Problem description
Return the items' lines verbatim, from the very first line through the line containing "Futtermitteln", with both ends included.

[Stored data entries]
'''
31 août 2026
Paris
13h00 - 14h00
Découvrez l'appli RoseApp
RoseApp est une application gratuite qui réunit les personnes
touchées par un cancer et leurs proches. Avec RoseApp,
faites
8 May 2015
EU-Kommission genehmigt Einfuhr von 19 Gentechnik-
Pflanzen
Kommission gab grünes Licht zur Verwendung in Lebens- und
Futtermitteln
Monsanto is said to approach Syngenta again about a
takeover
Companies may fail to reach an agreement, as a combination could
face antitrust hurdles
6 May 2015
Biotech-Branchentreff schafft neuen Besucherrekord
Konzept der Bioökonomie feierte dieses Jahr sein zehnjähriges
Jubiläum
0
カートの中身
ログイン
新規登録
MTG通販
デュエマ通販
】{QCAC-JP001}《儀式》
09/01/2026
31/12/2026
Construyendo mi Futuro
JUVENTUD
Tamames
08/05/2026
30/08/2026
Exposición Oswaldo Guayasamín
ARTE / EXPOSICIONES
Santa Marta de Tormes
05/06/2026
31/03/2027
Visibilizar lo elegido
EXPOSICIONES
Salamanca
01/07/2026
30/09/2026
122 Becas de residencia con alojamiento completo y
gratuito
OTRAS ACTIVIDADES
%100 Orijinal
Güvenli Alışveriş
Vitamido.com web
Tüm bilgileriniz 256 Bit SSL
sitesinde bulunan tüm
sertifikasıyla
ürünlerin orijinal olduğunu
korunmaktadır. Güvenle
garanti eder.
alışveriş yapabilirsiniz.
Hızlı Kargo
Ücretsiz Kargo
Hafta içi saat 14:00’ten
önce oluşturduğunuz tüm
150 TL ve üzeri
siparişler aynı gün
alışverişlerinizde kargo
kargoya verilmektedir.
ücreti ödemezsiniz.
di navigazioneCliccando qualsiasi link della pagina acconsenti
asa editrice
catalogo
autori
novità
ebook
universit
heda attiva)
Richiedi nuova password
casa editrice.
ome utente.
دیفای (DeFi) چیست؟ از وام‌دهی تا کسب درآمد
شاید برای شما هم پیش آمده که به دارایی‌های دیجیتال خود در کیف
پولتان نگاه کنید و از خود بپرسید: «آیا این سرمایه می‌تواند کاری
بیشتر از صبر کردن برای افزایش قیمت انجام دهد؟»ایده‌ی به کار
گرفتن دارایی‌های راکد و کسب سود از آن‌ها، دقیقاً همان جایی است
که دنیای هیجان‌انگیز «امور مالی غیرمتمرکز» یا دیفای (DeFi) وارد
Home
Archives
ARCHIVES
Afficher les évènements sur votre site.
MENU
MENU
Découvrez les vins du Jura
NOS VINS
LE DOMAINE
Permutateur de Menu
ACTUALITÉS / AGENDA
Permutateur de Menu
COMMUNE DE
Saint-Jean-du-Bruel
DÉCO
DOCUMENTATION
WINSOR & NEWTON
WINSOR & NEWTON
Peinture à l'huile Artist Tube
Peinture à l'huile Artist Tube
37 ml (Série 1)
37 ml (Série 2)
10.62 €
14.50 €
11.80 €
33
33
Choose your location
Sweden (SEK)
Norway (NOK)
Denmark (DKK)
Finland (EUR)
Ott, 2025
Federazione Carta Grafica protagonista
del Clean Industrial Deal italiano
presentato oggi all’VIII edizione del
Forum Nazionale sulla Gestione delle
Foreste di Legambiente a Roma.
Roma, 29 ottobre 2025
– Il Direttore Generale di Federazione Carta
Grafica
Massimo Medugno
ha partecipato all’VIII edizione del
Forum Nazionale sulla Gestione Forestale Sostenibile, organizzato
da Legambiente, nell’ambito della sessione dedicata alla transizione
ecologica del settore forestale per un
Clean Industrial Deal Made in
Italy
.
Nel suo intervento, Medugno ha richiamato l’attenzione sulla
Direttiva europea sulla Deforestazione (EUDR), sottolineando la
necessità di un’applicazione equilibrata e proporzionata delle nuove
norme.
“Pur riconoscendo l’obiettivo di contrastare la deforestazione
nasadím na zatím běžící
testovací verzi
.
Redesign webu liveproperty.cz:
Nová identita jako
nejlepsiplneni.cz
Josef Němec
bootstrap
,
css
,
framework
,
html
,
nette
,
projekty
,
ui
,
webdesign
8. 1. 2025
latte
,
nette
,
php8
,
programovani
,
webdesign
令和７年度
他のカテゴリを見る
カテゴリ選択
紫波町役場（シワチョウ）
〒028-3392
'''
Your response
31 août 2026
Paris
13h00 - 14h00
Découvrez l'appli RoseApp
RoseApp est une application gratuite qui réunit les personnes
touchées par un cancer et leurs proches. Avec RoseApp,
faites
8 May 2015
EU-Kommission genehmigt Einfuhr von 19 Gentechnik-
Pflanzen
Kommission gab grünes Licht zur Verwendung in Lebens- und
Futtermitteln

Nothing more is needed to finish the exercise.